Plus, because last year’s Forever Learning initiative was canceled due to COVID-19, McGuire said he and his colleagues on the alumni association’s Forever Learning task force had a bit of a head start this year. The planning committee was able to incorporate last year’s speakers into the new agenda, scheduling them throughout the month. Looking ahead, McGuire said that he and other members of the committee are thinking of a hybrid experience in 2022, with some events held online and some held in person on campus.

Whether it’s community college, undergraduate or graduate school, or a handful of webinars during Forever Learning Month, McGuire stressed the importance of finding the subject and format that works for you—when it works for you.

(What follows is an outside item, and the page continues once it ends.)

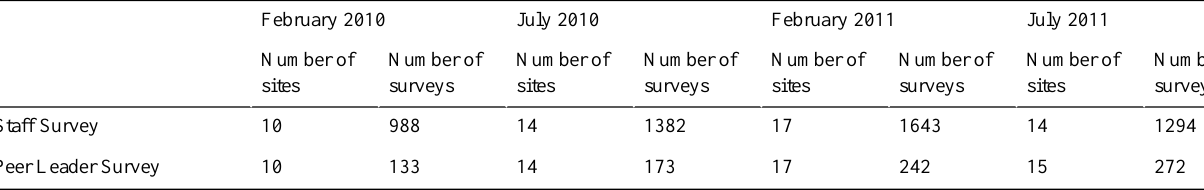
Table 3. Tier 2 peer and staff surveys administration times and sample size.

“Some students work best with their hands,” he said. “Whatever their gift is, that’s what God has given them. I used to say, ‘If you’re not happy reading Shakespeare, look at a different area of study. Whatever makes you happy, that’s what you have to study.’ And then contribute to society.”

Fordham Five (Plus One)

What are you most passionate about?
Through service, I am most passionate about improving the quality of life of others, whether by listening (empathy), reading to children and adults, providing a meal, or serving as a mentor with Fordham’s Mentoring Program or StreetWise Partners. Currently, my service is in volunteering with some New Yorkers with mental health challenges. Magis.

What’s the best piece of advice you’ve ever received?
The best piece of advice I received was from my Fordham mentor:  The best dissertation is a DONE dissertation.

What’s your favorite place in New York City? In the world?
My favorite place in New York City is relaxing in Central Park with a good cup of NYC coffee.

Name a book that has had a lasting influence on you.
The published book that has had the most significant influence in my life—spiritually and professionally as a teacher of religion and theology—is Jesus Before Christianity, written by Albert Nolan, OP. Nolan’s writing has empowered me to continue serving others.

Who is the Fordham grad or professor you admire most?
Two former GRE faculty members who have helped shape my personal and professional life, rooted in the ethic of care and spirituality, are John Shea (the interface of religion and psychology) and Maria Harris, Ed.D., (children before God) to think critically about important issues and make sound moral-ethical decisions.

What are you optimistic about?
I am most optimistic about teaching and mentoring individuals of the next generations, who will have a strong foundation of ethical principles and a deep commitment to serving others.